This skill implements a production-ready PostgreSQL-based job queue with priority scheduling, batch claiming using SKIP LOCKED, and progress tracking. It is designed for services that prefer to avoid external queue brokers while retaining reliable delivery and visibility into long-running tasks. The implementation includes schema design, claim/complete/fail operations, stale-job recovery, and indexing guidance for performance.

How this skill works

Jobs are stored in a jobs table with fields for priority, status, progress, worker ownership, attempts, and timestamps. Workers claim batches via a PL/pgSQL function that selects pending jobs ordered by priority and created_at, using FOR UPDATE SKIP LOCKED to avoid race conditions.

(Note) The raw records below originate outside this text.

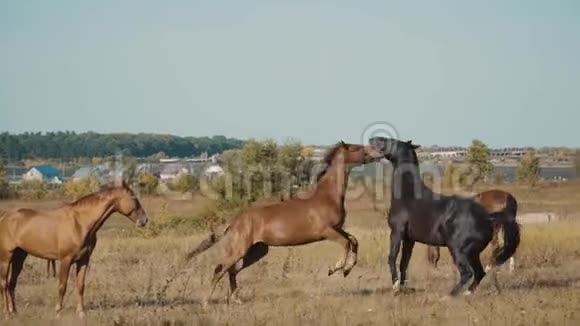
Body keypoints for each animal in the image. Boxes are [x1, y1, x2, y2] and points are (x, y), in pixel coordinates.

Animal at [0, 181, 147, 316]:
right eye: (134, 198)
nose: (144, 220)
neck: (80, 223)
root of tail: (5, 217)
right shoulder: (66, 260)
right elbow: (62, 286)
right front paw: (58, 310)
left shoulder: (83, 260)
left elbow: (80, 285)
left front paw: (81, 312)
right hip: (6, 259)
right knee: (4, 284)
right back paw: (7, 312)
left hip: (19, 257)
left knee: (12, 284)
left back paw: (14, 311)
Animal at [187, 140, 386, 306]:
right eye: (356, 148)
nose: (379, 151)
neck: (327, 198)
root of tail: (235, 221)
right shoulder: (326, 231)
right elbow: (346, 243)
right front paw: (335, 269)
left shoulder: (338, 229)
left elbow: (354, 241)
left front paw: (347, 270)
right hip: (240, 249)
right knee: (220, 269)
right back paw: (206, 302)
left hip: (257, 251)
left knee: (232, 271)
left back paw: (237, 300)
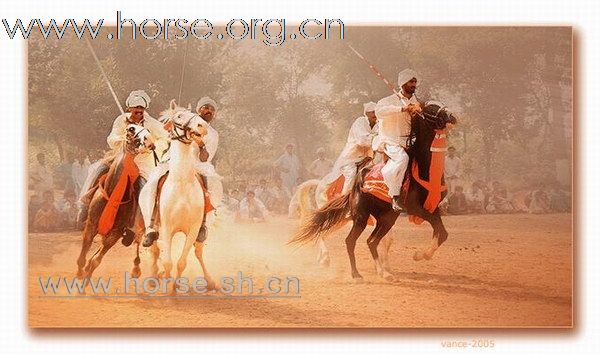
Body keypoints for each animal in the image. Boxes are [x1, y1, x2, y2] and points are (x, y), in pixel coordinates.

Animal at [76, 125, 156, 282]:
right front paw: (81, 273)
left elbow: (96, 261)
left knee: (139, 241)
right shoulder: (91, 225)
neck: (112, 194)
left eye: (147, 132)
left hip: (139, 227)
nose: (150, 142)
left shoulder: (116, 233)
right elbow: (83, 258)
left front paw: (86, 278)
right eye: (131, 129)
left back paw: (137, 269)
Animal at [290, 101, 454, 282]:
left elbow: (442, 233)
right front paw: (417, 256)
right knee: (338, 236)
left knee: (337, 234)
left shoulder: (431, 208)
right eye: (430, 108)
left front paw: (408, 259)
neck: (421, 169)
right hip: (357, 217)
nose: (451, 117)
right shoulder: (414, 208)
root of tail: (320, 184)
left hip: (368, 218)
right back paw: (337, 264)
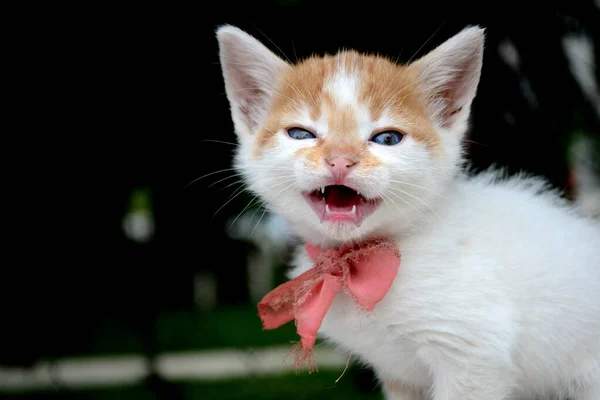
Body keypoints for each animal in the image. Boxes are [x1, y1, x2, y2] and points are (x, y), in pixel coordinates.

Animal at [216, 23, 600, 398]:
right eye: (300, 134)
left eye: (387, 139)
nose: (340, 160)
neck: (368, 259)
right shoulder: (401, 376)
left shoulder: (474, 356)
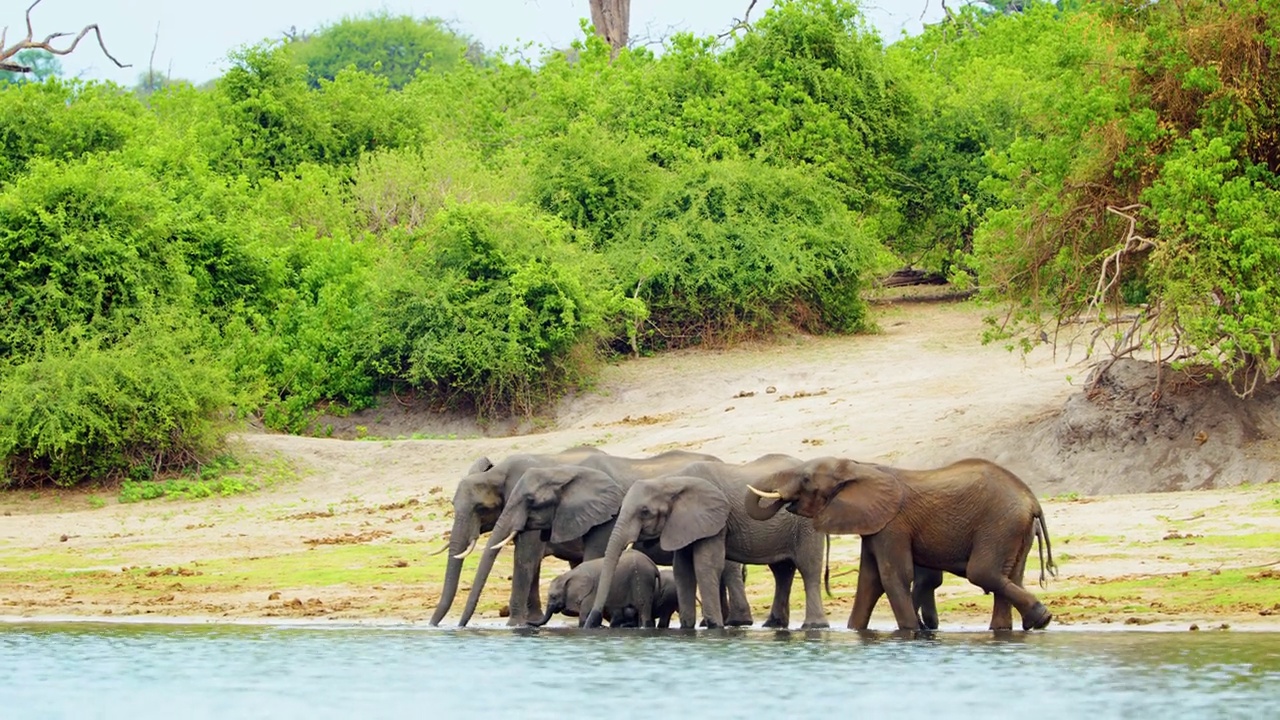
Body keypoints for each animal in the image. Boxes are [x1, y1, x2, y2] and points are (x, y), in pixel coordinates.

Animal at [427, 445, 606, 625]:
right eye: (453, 505)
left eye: (481, 508)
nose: (433, 625)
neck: (496, 474)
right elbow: (532, 562)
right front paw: (530, 621)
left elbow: (525, 558)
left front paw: (513, 625)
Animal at [529, 545, 670, 625]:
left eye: (553, 596)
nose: (528, 623)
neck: (569, 575)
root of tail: (653, 566)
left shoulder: (590, 594)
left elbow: (584, 616)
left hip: (642, 579)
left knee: (643, 609)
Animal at [583, 453, 829, 627]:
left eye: (644, 512)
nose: (592, 623)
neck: (672, 481)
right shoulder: (683, 523)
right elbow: (682, 569)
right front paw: (687, 627)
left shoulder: (716, 519)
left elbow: (705, 565)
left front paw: (713, 626)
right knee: (782, 571)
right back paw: (773, 625)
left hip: (805, 523)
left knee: (808, 568)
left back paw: (814, 626)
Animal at [747, 453, 1054, 627]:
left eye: (806, 479)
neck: (860, 468)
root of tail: (1032, 501)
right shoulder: (875, 525)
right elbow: (869, 581)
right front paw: (855, 631)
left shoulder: (892, 525)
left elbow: (892, 576)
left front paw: (911, 631)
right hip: (1015, 529)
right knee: (1010, 577)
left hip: (999, 524)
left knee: (983, 573)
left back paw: (1042, 618)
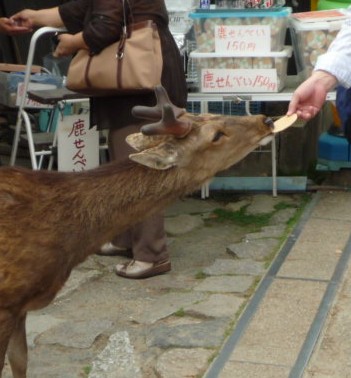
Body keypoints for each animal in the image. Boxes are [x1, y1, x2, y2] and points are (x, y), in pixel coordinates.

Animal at [0, 86, 280, 378]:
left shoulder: (19, 307)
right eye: (215, 135)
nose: (266, 120)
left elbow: (21, 363)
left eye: (210, 115)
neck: (69, 241)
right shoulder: (6, 303)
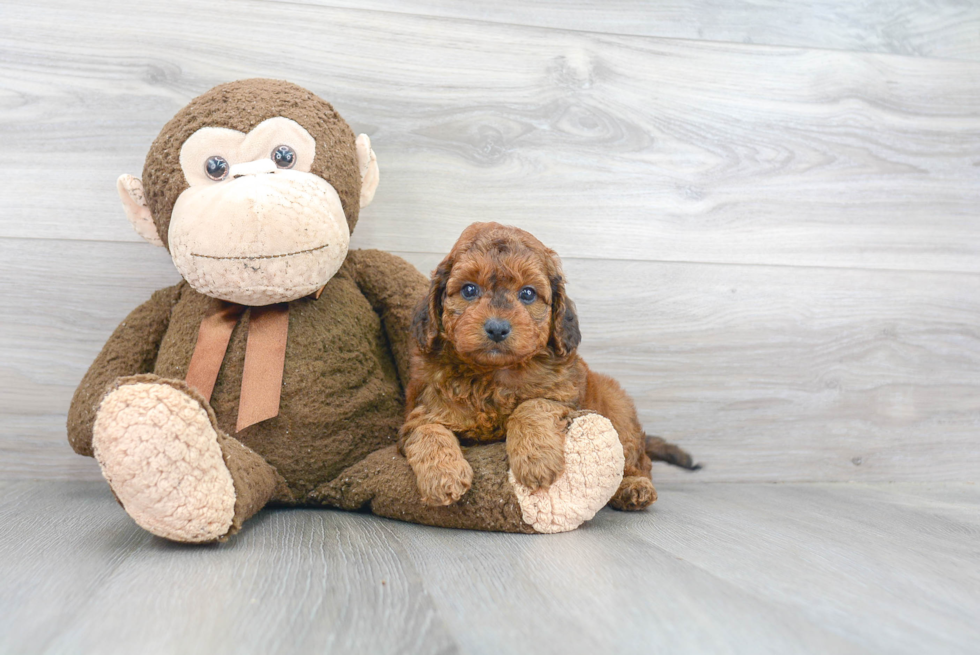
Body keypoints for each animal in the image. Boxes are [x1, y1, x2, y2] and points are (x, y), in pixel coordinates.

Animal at [400, 223, 696, 510]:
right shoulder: (421, 410)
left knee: (637, 459)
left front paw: (536, 461)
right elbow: (428, 431)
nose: (497, 328)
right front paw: (443, 476)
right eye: (469, 290)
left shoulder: (563, 398)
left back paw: (634, 487)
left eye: (528, 294)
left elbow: (531, 406)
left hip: (618, 409)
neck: (493, 373)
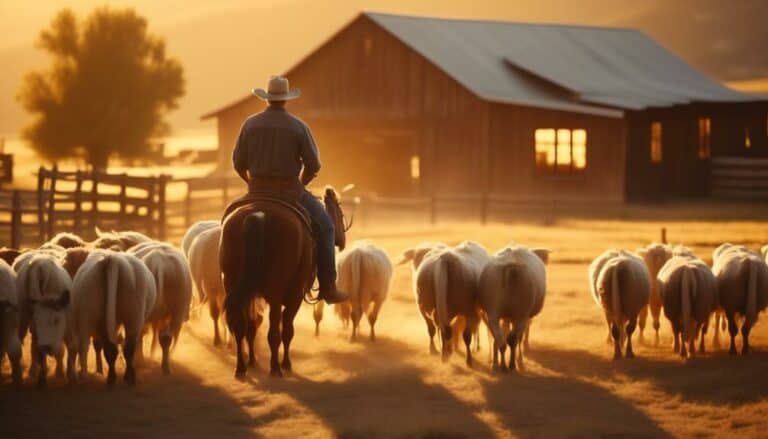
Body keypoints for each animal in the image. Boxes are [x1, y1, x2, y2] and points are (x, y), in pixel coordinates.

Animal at [219, 186, 352, 378]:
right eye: (339, 211)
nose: (342, 241)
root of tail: (257, 215)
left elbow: (252, 326)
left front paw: (253, 361)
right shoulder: (294, 296)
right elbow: (287, 329)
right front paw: (286, 364)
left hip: (234, 286)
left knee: (240, 326)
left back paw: (241, 368)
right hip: (276, 293)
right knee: (274, 331)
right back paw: (275, 368)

Workers update status to running/completed/failed and increment attempts; a recovery routine reverts stale claimed or running jobs back to pending when a worker times out.

When to use it

  • You need a job queue but want to avoid Redis or RabbitMQ dependencies.
  • Jobs require priority-based scheduling and ordering guarantees.
  • Long-running tasks need progress and stage visibility.
  • Jobs must survive service restarts and be recoverable.
  • Workload is moderate (under ~1000 jobs/sec) where Postgres is sufficient.

Best practices

  • Use a partial index on pending jobs (priority DESC, created_at ASC) to make claiming fast.
  • Always claim rows with FOR UPDATE SKIP LOCKED to prevent races and deadlocks.
  • Store large payloads outside the jobs table and keep job data lightweight (store references).
  • Increment attempts when claiming and honor max_attempts to avoid infinite retries.
  • Implement stale-job recovery to reset claimed jobs after a timeout rather than letting them remain locked.

Example use cases

  • Background processing for web services where adding Redis is undesirable.
  • Priority-driven task runners (e.g., user-triggered vs. background backfills).
  • Long-running media processing jobs that report progress and stages.
  • Service architectures that require guaranteed delivery with transactional visibility.
  • Small-to-medium scale batch processing where single-node Postgres is available.

FAQ

How do workers avoid claiming the same job concurrently?

The claim function uses SELECT ... FOR UPDATE SKIP LOCKED in a CTE so locked rows are skipped and only one worker can claim each job.

What happens when a worker crashes while processing a job?

A recovery routine updates jobs that have been claimed or running longer than a configured timeout back to pending and clears worker_id so they can be reclaimed.